From the experiments, we observe that though ALBERT and DistilBERT do not outperform BERT on fine-grained sentiment analysis, they are great alternatives for BERTBASE when memory and speed are factors of concern. In particular, the DistilBERT model was able to retain 97% of the BERTBASE performance while only requiring half the training time.

During replication of state-of-the-art models, the accuracy and loss plots of our experiments also revealed that the BERT models developed by Munikar et al. (2019) were overtrained and overfitting on the training set. Instead of training for 30 epochs, we found that models performed better with significantly less training, often in under 6 epochs.

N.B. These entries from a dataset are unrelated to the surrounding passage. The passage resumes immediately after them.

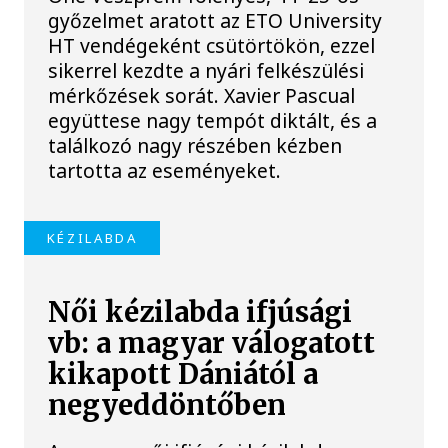
győzelmet aratott az ETO University
HT vendégeként csütörtökön, ezzel
sikerrel kezdte a nyári felkészülési
mérkőzések sorát. Xavier Pascual
együttese nagy tempót diktált, és a
találkozó nagy részében kézben
tartotta az eseményeket.
KÉZILABDA
Női kézilabda ifjúsági
vb: a magyar válogatott
kikapott Dániától a
negyeddöntőben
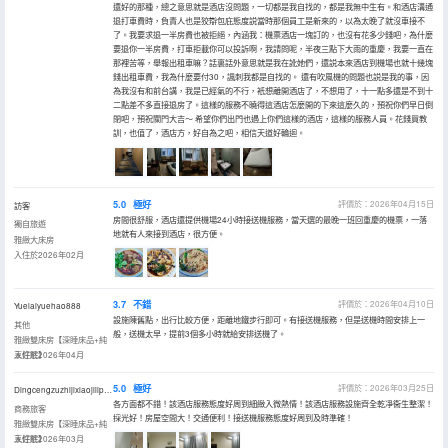
還好的那種，總之意思就是酒店沒問題，一切都是我自找的，都是我無中生有。和酒店溝通
退打車費時，負責人也是狡辯包庇態度説當時那個員工是新來的，以為太晚了就沒車接不
了。我要求退一半房費也被拒絕，內涵我：機票酒店一塊訂的，也沒有花多少錢吧，為什麼
要退你一半房費，打車拒載你可以投訴啊，我請問呢，半夜三點下大雨的重慶，我要一直在
那裡苦等，舉報出租車嘛？話裏話外意思就是我在訛她們，還説本來酒店到機場也就十幾塊
錢出租車費，我為什麼要付30，諷刺我都是自找的。 還有吹風機的問題也説是我的事，因
為我沒有和前台講，我是已經氣的不行，衹想離開酒店了，不想用了，十一點多還是不到十
二點差不多直接退房了。這樣的服務不曉得這酒店怎麼開的下來這麼久的，預祝你們早日倒
閉吧，預祝關門大吉～ 希望你們出門也遇上你們這樣的酒店，這樣的服務人員。花錢買教
訓，也值了，酒店方，好自為之吧，相信天道好輪迴。
5.0
極好
評價於：2026年04月15日
訪客
房間很舒服，酒店還提供機場24小時接送機服務，當天選的最晚一班回重慶的機票，一落
獨自旅遊
地就有人來接到酒店，很方便。
雅緻大床房
入住於2026年02月
3.7
不錯
評價於：2026年04月10日
Yuelaiyuehao888
設施陳舊點，出行比較方便，距離地鐵步行即可。有接送機服務，但是送機時間安排上一
其他
般，送機太早，提前3個多小時就給安排送機了。
雅緻雙床房【深睡床品+純
享好眠】
入住於2026年04月
5.0
極好
評價於：2026年03月25日
Dingcengzuzhijixiaojilipeiyangzixunliulaoshi
各方面都不錯！該酒店服務態度好周到細緻入微熱情！該酒店服務設施齊全乾凈衞生整潔！
商務旅客
採光好！房屋空間大！交通便利！接送機服務態度好周到及時準確！
雅緻雙床房【深睡床品+純
享好眠】
入住於2026年03月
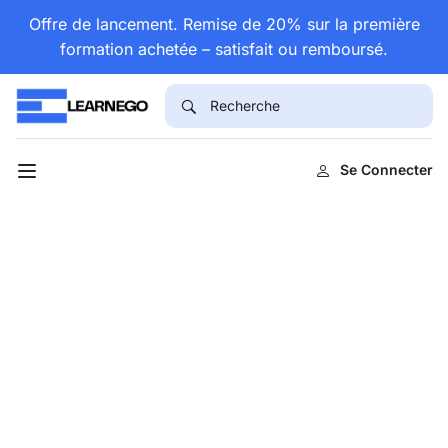
Offre de lancement. Remise de 20% sur la première
formation achetée – satisfait ou remboursé.
Se Connecter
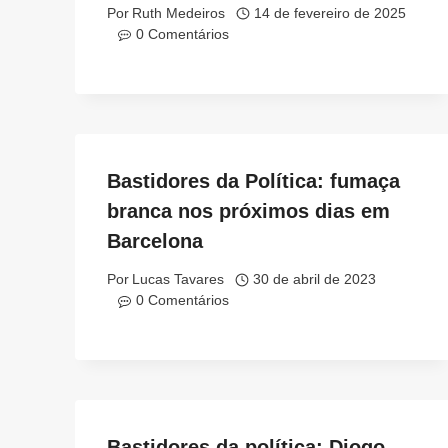
Por
Ruth Medeiros
14 de fevereiro de 2025
0 Comentários
Bastidores da Política: fumaça
branca nos próximos dias em
Barcelona
Por
Lucas Tavares
30 de abril de 2023
0 Comentários
Bastidores da política: Diogo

By redesigning the training methodology to incorporate early stopping, we were able to achieve better performance for BERT models than the observed replication results. Furthermore, by combining early stopping with the replacement of BERT with the more optimized language representation model RoBERTa, we were successful in achieving a new state-of-the-art test accuracy of 0.602 on SST-5, overtaking the previous high of 0.555 from Munikar et al. (2019).


[1] Devlin, J., Chang, M.W., Lee, K. & Toutanova, K. (2018) BERT: Pre-training of Deep Bi-Directional Transformers for Language Understanding. arXiv:1810.04805[cs.CL]

[2] Lan, Z., Chen, M., Goodman, S., Gimpel, K., Sharma, P. & Soricut., R. (2019) ALBERT: A Lite BERT for Self-supervised Learning of Language Representations. arXiv:1909.11942[cs.CL]

[3] Liu, Y., Ott, M., Goyal, N., Du, J., Mandar, J., Chen, D., Levy, O., Lewis, M., Zettlemoyer, L & Stoyanov, V. (2019) RoBERTa: A Robustly Optimized BERT Pre-Training Approach. arXiv:1907.11692[cs.CL]

[4] Munikar M., Shakya S. & Shrestha A. (2019) Fine-grained Sentiment Classification using BERT. arXiv:1910.03474[cs.CL]

[5] Sanh, V., Debut, L., Chaumond, J. & Wolf, T. (2019) DistilBERT, a distilled version of BERT: smaller, faster, cheaper, and lighter. arXiv:1910.01108[cs.CL]

[6] Socher, R., Perelygin, A., Wu, J.Y., Chuang, J., Manning, C.D., Ng, A.Y & Potts, C. (2013). Recursive deep models for semantic compositionality over a sentiment treebank. EMNLP, vol. 1631. pp. 1631-1642.